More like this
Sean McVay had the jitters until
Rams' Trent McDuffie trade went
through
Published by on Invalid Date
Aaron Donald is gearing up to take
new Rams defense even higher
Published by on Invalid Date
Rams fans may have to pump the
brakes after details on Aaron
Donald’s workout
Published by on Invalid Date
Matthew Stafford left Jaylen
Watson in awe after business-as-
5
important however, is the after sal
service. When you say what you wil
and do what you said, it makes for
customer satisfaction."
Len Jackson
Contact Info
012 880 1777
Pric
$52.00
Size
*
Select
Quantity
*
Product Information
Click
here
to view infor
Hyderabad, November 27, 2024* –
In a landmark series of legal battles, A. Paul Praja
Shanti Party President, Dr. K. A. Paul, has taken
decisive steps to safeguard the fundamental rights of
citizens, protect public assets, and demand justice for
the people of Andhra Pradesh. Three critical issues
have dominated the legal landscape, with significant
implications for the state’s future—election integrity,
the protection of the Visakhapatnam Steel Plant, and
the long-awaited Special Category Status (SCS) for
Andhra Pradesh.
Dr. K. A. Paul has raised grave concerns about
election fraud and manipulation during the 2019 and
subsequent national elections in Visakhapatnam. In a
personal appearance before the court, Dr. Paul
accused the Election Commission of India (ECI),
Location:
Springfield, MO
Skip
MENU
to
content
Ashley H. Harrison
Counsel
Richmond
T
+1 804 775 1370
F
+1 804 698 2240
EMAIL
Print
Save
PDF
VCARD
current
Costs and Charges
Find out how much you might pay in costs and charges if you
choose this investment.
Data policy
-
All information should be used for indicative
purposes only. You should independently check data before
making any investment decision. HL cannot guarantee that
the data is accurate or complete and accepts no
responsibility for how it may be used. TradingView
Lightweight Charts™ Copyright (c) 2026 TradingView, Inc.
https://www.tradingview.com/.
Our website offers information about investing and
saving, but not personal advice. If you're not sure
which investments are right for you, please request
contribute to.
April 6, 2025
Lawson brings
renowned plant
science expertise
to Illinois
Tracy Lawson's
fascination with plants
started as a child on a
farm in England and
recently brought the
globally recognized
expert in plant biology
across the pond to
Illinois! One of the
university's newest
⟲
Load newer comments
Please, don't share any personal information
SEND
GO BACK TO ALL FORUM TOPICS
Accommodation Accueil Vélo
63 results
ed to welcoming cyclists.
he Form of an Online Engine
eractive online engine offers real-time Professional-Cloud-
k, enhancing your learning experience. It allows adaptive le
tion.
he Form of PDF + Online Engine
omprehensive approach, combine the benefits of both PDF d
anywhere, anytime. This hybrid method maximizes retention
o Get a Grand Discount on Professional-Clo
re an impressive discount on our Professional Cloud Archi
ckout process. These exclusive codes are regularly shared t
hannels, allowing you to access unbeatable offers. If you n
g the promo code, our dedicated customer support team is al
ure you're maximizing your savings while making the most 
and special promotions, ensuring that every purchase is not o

+ + + + +

Work instruction:
Please reproduce all of the material above word for word, keeping every line break, number, symbol and cut-off fragment as it appears.

Answer below:
More like this
Sean McVay had the jitters until
Rams' Trent McDuffie trade went
through
Published by on Invalid Date
Aaron Donald is gearing up to take
new Rams defense even higher
Published by on Invalid Date
Rams fans may have to pump the
brakes after details on Aaron
Donald’s workout
Published by on Invalid Date
Matthew Stafford left Jaylen
Watson in awe after business-as-
5
important however, is the after sal
service. When you say what you wil
and do what you said, it makes for
customer satisfaction."
Len Jackson
Contact Info
012 880 1777
Pric
$52.00
Size
*
Select
Quantity
*
Product Information
Click
here
to view infor
Hyderabad, November 27, 2024* –
In a landmark series of legal battles, A. Paul Praja
Shanti Party President, Dr. K. A. Paul, has taken
decisive steps to safeguard the fundamental rights of
citizens, protect public assets, and demand justice for
the people of Andhra Pradesh. Three critical issues
have dominated the legal landscape, with significant
implications for the state’s future—election integrity,
the protection of the Visakhapatnam Steel Plant, and
the long-awaited Special Category Status (SCS) for
Andhra Pradesh.
Dr. K. A. Paul has raised grave concerns about
election fraud and manipulation during the 2019 and
subsequent national elections in Visakhapatnam. In a
personal appearance before the court, Dr. Paul
accused the Election Commission of India (ECI),
Location:
Springfield, MO
Skip
MENU
to
content
Ashley H. Harrison
Counsel
Richmond
T
+1 804 775 1370
F
+1 804 698 2240
EMAIL
Print
Save
PDF
VCARD
current
Costs and Charges
Find out how much you might pay in costs and charges if you
choose this investment.
Data policy
-
All information should be used for indicative
purposes only. You should independently check data before
making any investment decision. HL cannot guarantee that
the data is accurate or complete and accepts no
responsibility for how it may be used. TradingView
Lightweight Charts™ Copyright (c) 2026 TradingView, Inc.
https://www.tradingview.com/.
Our website offers information about investing and
saving, but not personal advice. If you're not sure
which investments are right for you, please request
contribute to.
April 6, 2025
Lawson brings
renowned plant
science expertise
to Illinois
Tracy Lawson's
fascination with plants
started as a child on a
farm in England and
recently brought the
globally recognized
expert in plant biology
across the pond to
Illinois! One of the
university's newest
⟲
Load newer comments
Please, don't share any personal information
SEND
GO BACK TO ALL FORUM TOPICS
Accommodation Accueil Vélo
63 results
ed to welcoming cyclists.
he Form of an Online Engine
eractive online engine offers real-time Professional-Cloud-
k, enhancing your learning experience. It allows adaptive le
tion.
he Form of PDF + Online Engine
omprehensive approach, combine the benefits of both PDF d
anywhere, anytime. This hybrid method maximizes retention
o Get a Grand Discount on Professional-Clo
re an impressive discount on our Professional Cloud Archi
ckout process. These exclusive codes are regularly shared t
hannels, allowing you to access unbeatable offers. If you n
g the promo code, our dedicated customer support team is al
ure you're maximizing your savings while making the most 
and special promotions, ensuring that every purchase is not o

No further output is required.